Washi – Handmade paper

One of the pleasures of dealing in ukiyo-e is to handle hosho on a daily basis and it is a fact that paper making was already established and used for every imaginable purpose in China and Japan well before Guttenberg was printing the Bible on some of the first western handmade paper.


Hosho, used for printmaking, was manufactured in Echizen and a short- fibred variety of kozo called Nasu Kozo was used. Sumptuous hosho is found on many Harunubu prints and also surimono where a thicker paper was needed to better show off blind printing and where editions were small. Paper is discernably thinner on most Hiroshige sets. Besides kozo, Mitsumata and Gampi fibres were used for paper making but kozo was found to be the most suitable for print making coming from the mulberry family. The trees – in fact one year old sprouts from old stumps – were harvested in December, consequently paper making was an occupation that didn’t interfere with summer farming and the cold weather conditions were also better suited to making paper. The inner white bark of the kozo branches was used to make the bast and this was obtained by steaming the branches and stripping the black and green bark away. The fibre was then boiled in an alkali potash solution to remove the lignin and pectin leaving primarily cellulose fibre. Foreign particles were laboriously removed in cold water (not always successfully as they are found sometimes on 19th century landscapes) The fibre was then beaten or rather loosened to obtain the bast. A mould (su- made of hundreds of rounded bamboo splints woven together with silk threads) was lowered into the vat of bast plus water and a viscous solution of neri (roots from the tororo plant soaked and pounded) to aid formation . An occasional heavier splint gave strength to the mould and this is what is seen when paper is held to the light producing a thinner paper along these strengtheners. Lack of these can be an indication of a later facsimile when machine made paper was used.

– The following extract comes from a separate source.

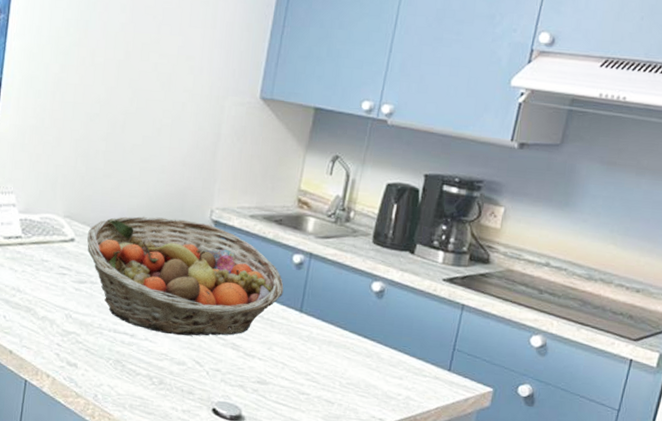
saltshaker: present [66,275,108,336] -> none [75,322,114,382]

For ukiyoe, and especially during the 19th century, a white clay was added to the stock in the vat to lighten the paper and this can cause white blotches to appear over time and are often seen on 19th century landscapes.

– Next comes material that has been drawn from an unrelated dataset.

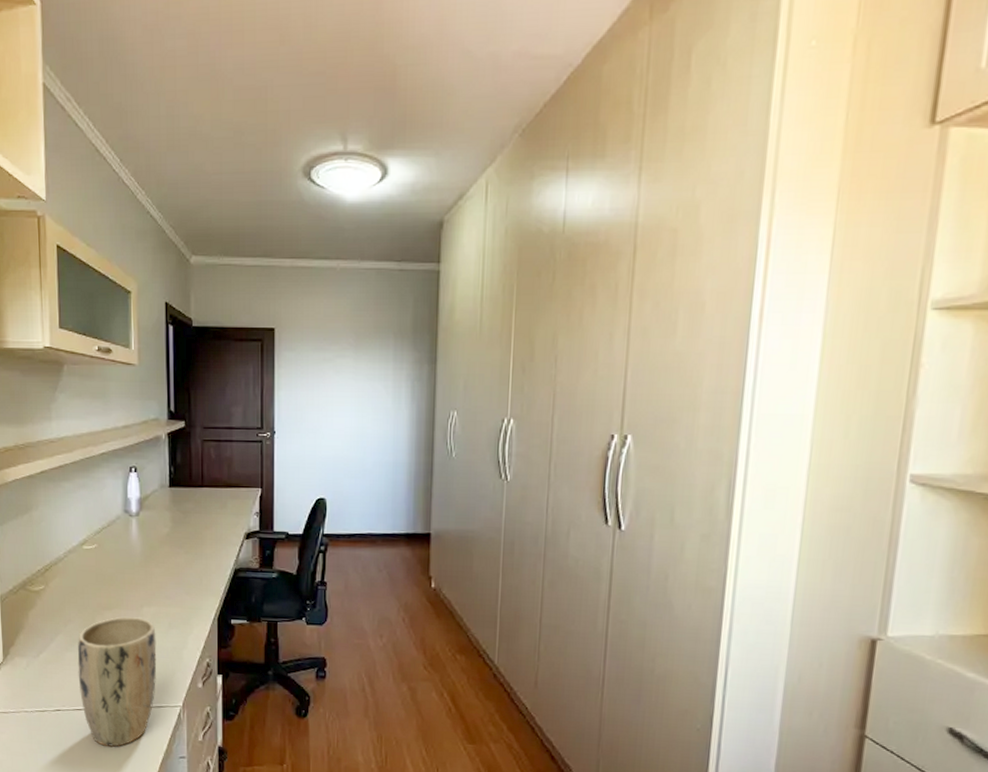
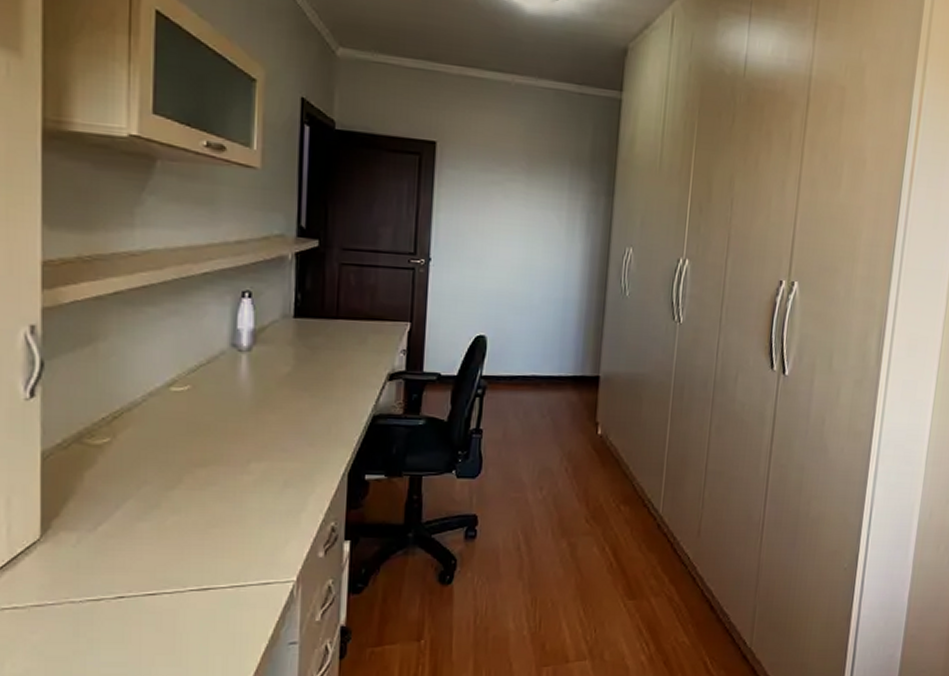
plant pot: present [77,617,157,747] -> none [153,475,266,638]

The couched paper formed on the su was rolled onto a stack of sheets and very delicately pressed so that the pile weeped. After pressing and parting, the sheets were brushed onto a smooth wooden surface for drying. This gives hosho two distinct sides which can be seen with the eye.


Although print sizes were to some degree determined by the size of the hosho sheets, the primary factor governing formats were the regular government edicts that limited size and thickness.